**TEXTE FOURNI**

Quand les marques deviennent des plateformes d’expression comme Dior avec son t-shirt « We should all be feminists », les médias traditionnels de la mode et du luxe doivent aussi repenser leur positionnement éditorial. Elle et Marie-Claire ont toujours relayé les combats féministes, mais la vague de revendications liée au mouvement #MeToo est passée par là. « On peut parler de lame de fond à la suite de la levée du tabou sur les violences domestiques. On a publié des bibliothèques entières d’articles sur #MeToo, y compris une couverture avec neuf femmes victimes, peu avant que le président [de la République] ne déclare les violences conjugales grande cause nationale du quinquennat », souligne Erin Doherty, directrice de la rédaction du magazine Elle. Ceci n'empêche pas l’hebdomadaire de conserver ses pages plus légères autour de la forme ou de la beauté : « On revendique une part de divertissement qui n’annule pas la partie militante. C’est la formule du Elle. La lectrice sait qu’elle va être informée sur les débats de société tout en trouvant des inspirations pour des moments à soi. »

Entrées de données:
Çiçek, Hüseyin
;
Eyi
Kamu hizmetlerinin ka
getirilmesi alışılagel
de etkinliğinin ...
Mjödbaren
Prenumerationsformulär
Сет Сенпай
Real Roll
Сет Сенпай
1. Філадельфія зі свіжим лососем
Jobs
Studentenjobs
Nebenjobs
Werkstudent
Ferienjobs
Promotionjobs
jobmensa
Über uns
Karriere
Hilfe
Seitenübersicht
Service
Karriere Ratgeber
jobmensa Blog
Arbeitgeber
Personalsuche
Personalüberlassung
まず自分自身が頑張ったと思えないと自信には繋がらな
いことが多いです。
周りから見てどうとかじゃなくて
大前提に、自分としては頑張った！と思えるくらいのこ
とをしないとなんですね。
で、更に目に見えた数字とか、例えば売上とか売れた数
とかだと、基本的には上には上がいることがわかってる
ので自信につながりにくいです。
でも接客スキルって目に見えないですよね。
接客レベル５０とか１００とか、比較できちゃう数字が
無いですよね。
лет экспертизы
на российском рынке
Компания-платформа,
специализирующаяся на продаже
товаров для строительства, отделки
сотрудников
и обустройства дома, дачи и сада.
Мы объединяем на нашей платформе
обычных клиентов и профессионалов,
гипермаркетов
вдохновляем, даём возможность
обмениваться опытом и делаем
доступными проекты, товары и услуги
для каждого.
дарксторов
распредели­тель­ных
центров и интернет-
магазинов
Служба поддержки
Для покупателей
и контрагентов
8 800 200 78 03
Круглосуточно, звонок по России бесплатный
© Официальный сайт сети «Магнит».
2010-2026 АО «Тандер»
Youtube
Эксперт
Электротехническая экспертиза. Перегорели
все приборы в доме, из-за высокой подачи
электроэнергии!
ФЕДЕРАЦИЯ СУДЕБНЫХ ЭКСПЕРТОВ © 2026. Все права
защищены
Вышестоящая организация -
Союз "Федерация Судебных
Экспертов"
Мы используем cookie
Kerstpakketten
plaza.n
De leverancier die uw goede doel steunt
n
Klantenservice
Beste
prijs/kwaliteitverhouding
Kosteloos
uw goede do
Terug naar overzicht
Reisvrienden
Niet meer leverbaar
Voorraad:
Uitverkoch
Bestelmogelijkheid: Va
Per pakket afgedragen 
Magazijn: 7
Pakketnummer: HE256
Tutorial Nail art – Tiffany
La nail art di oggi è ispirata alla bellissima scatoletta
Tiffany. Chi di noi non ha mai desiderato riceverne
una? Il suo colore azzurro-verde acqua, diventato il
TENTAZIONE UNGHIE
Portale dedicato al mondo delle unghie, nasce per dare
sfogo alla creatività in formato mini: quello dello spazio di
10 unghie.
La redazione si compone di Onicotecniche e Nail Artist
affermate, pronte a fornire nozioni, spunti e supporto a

**CONSIGNE**
Prolongez le texte consacré aux magazines féminins face à #MeToo en reprenant juste après sa dernière phrase.

**RÉPONSE ATTENDUE**
Des lignes éditoriales adaptées

Chez Marie-Claire, le recrutement de Katell Pouliquen à la tête des rédactions print et digital en début d’année, en provenance de Elle, a coïncidé avec une nouvelle formule résumée par la signature « La voix des femmes, le sens de l’époque ». « Je suis arrivée avec un projet pour mieux rendre compte de l’état de la société, des mouvements de notre époque, dont le féminisme, explique-t-elle. Nous sommes un mensuel intergénérationnel, nous voulons parler aussi bien à une jeune fille de 20 ans qu’à sa grand-mère de 80 ans. J’ai souhaité mettre de l’engagement partout, y compris dans les pages gastronomie lorsque l'on parle de la cuisine au Liban, un pays en reconstruction… »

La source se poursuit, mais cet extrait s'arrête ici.